# Brief
What lines of the data include the string "nbsp"? Copy them all.

# Extracted material
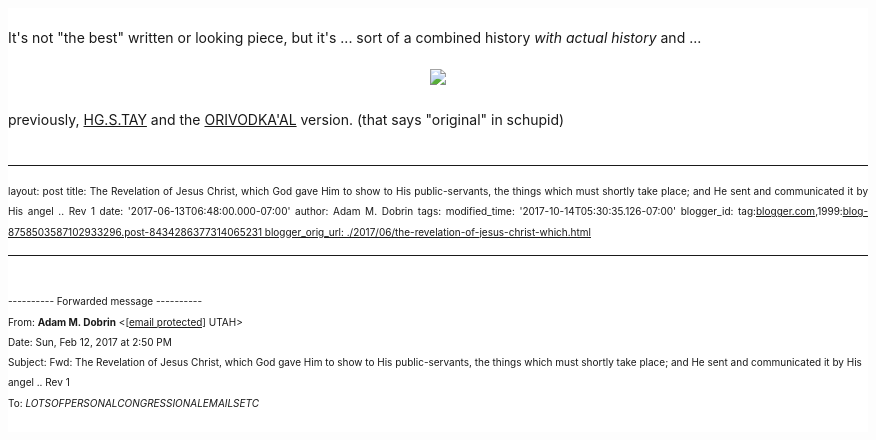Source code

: <div>&nbsp;</div>

<div>It&#39;s not &quot;the best&quot; written or looking piece, but it&#39;s ... sort of a combined history <i>with actual history</i> and ...</div>

<div>&nbsp;</div>

<div>
<div style="text-align: center;"><a href="https://geotrack.email/ext/l?idx=R6D7Iwq9RPOgLg96wyrD&amp;ret=http%3A%2F%2Ffromthemachine.org%2FREASON.html" rel="nofollow" target="_blank"><img src="https://i.imgur.com/C0LdKtj.png" width="497" /></a></div>

<div>&nbsp;</div>

<div>previously, <a href="https://geotrack.email/ext/l?idx=R6D7Iwq9RPOgLg96wyrD&amp;ret=http%3A%2F%2Ffromthemachine.org%2FADUNCALIFT.html" rel="nofollow" target="_blank">HG.S.TAY</a> and the <a href="https://geotrack.email/ext/l?idx=R6D7Iwq9RPOgLg96wyrD&amp;ret=http%3A%2F%2Ffromthemachine.org%2Fbygod2.html" rel="nofollow" target="_blank">ORIVODKA&#39;AL</a> version. (that says &quot;original&quot; in schupid)</div>

<div>
<div>&nbsp;
<hr />
<p style="text-align: justify;"><font size="1">layout: post title: The Revelation of Jesus Christ, which God gave Him to show to His public-servants, the things which must shortly take place; and He sent and communicated it by His angel .. Rev 1 date: &#39;2017-06-13T06:48:00.000-07:00&#39; author: Adam M. Dobrin tags: modified_time: &#39;2017-10-14T05:30:35.126-07:00&#39; blogger_id: tag:<a href="https://geotrack.email/ext/l?idx=R6D7Iwq9RPOgLg96wyrD&amp;ret=http%3A%2F%2Fblogger.com" rel="nofollow" target="_blank">blogger.com</a>,1999:<a href="https://geotrack.email/ext/l?idx=R6D7Iwq9RPOgLg96wyrD&amp;ret=http%3A%2F%2Fsuez.fromthemachine.org%2F2017-06-13-the-revelation-of-jesus-christ-which.html" rel="nofollow" target="_blank">blog-8758503587102933296.post-8434286377314065231 blogger_orig_url: ./2017/06/the-revelation-of-jesus-christ-which.html</a></font></p>

<hr />
<div dir="ltr">&nbsp;
<div><font size="1">---------- Forwarded message ----------<br />
From: <b>Adam M. Dobrin</b> &lt;<a href="/cdn-cgi/l/email-protection#dfbebbbeb29fb9adb0b2abb7bab2bebcb7b6b1baf1b0adb8" rel="nofollow" target="_blank"><span class="__cf_email__" data-cfemail="9efffafff3def8ecf1f3eaf6fb">[email&nbsp;protected]</span></a> UTAH&gt;<br />
Date: Sun, Feb 12, 2017 at 2:50 PM<br />
Subject: Fwd: The Revelation of Jesus Christ, which God gave Him to show to His public-servants, the things which must shortly take place; and He sent and communicated it by His angel .. Rev 1<br />
To: <i>LOTSOFPERSONALCONGRESSIONALEMAILSETC</i></font><br />
&nbsp;
<div dir="ltr">
<div>
<div dir="ltr">
<div>
<div dir="ltr">
<div>
<div dir="ltr">
<div>
<div dir="ltr">
<div>
<div dir="ltr">
<div>
<div dir="ltr">
<div>
<div dir="ltr">
<div>
<div dir="ltr">
<div>
<div dir="ltr">
<div>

# Completed exercise
: <div>&nbsp;</div>
<div>&nbsp;</div>
<div>&nbsp;</div>
<div>&nbsp;
<div dir="ltr">&nbsp;
From: <b>Adam M. Dobrin</b> &lt;<a href="/cdn-cgi/l/email-protection#dfbebbbeb29fb9adb0b2abb7bab2bebcb7b6b1baf1b0adb8" rel="nofollow" target="_blank"><span class="__cf_email__" data-cfemail="9efffafff3def8ecf1f3eaf6fb">[email&nbsp;protected]</span></a> UTAH&gt;<br />
&nbsp;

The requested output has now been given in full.